TASK TO COMPLETE ▸ With the entries below as the source, tally the lines that contain the string "discretion" and give the number only.

Saved data entries:
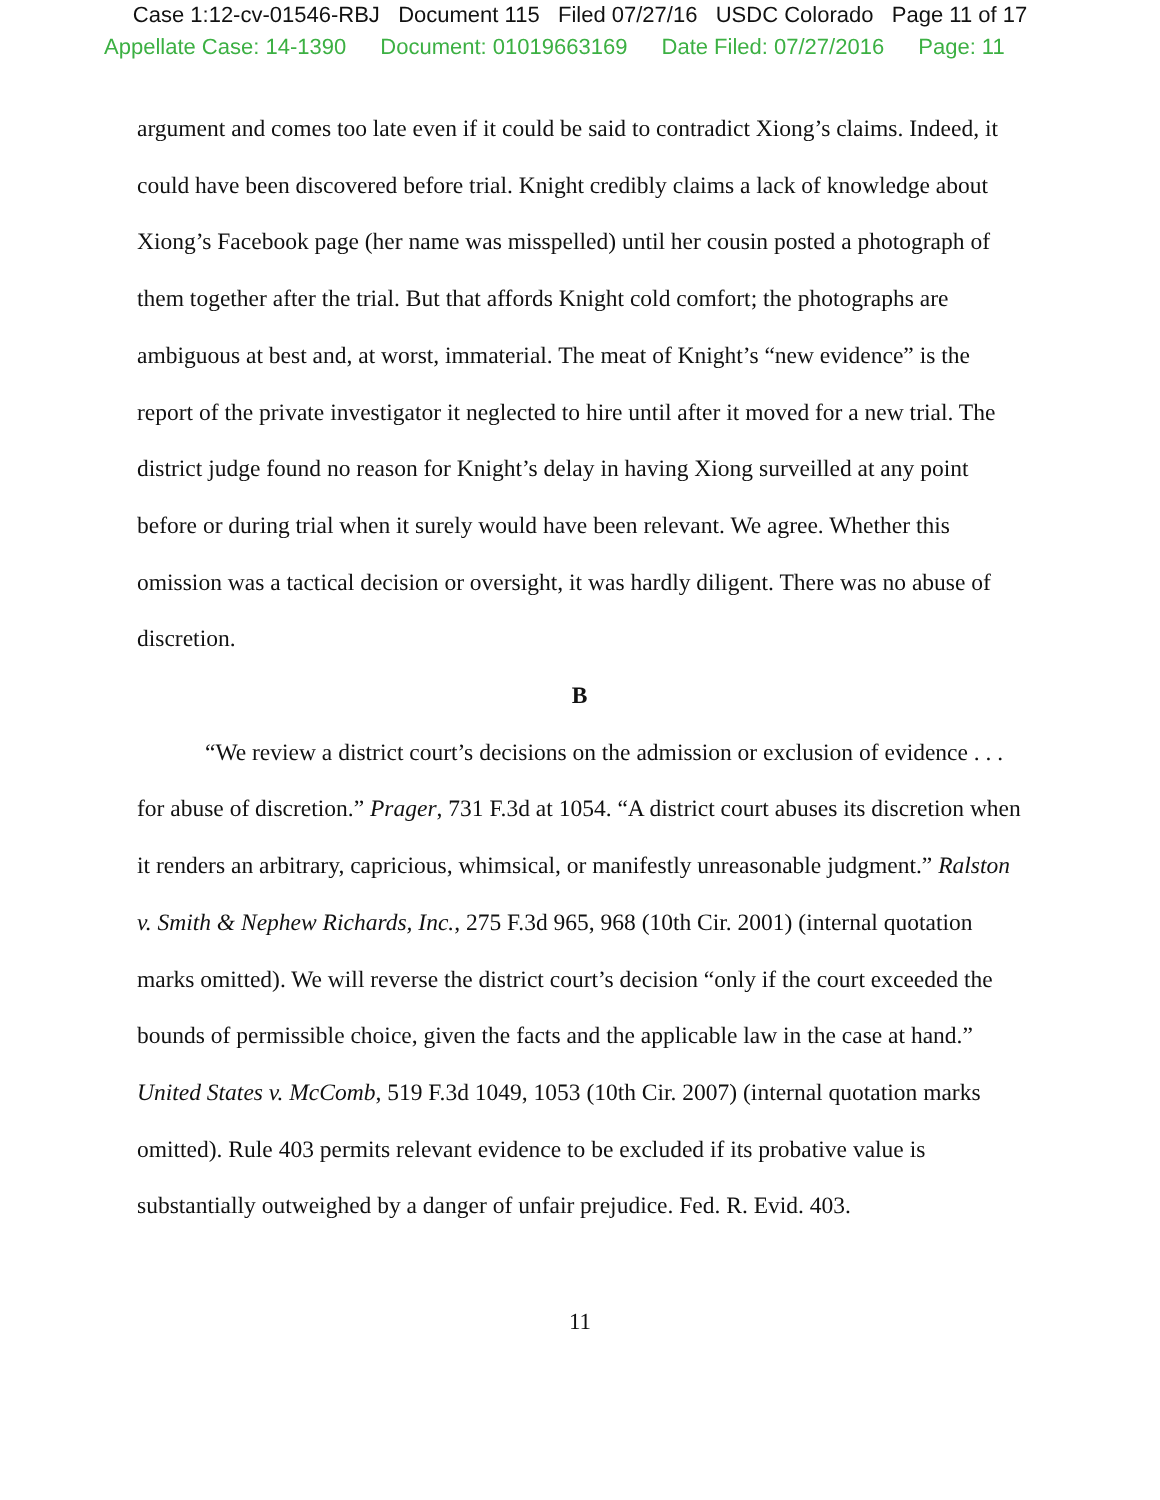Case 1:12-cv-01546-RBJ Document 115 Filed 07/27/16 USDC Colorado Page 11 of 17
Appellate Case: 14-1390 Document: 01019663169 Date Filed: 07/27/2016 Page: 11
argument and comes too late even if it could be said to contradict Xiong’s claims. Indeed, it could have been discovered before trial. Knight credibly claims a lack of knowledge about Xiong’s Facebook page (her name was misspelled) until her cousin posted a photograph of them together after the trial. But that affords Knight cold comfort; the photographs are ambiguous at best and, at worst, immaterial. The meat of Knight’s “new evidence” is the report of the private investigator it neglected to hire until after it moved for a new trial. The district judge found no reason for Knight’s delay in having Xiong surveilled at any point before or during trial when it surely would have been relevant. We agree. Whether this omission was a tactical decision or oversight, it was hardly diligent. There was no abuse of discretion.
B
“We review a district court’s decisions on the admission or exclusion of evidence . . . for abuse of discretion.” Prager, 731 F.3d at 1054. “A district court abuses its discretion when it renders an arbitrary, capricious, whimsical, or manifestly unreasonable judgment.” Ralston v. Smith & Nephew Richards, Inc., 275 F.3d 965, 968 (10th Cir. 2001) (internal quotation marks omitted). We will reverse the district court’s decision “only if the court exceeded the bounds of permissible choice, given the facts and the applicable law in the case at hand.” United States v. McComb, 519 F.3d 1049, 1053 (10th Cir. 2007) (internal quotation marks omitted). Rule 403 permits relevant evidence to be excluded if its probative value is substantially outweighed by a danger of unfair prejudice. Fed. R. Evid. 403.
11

RESULT OF THE TASK ▸ 2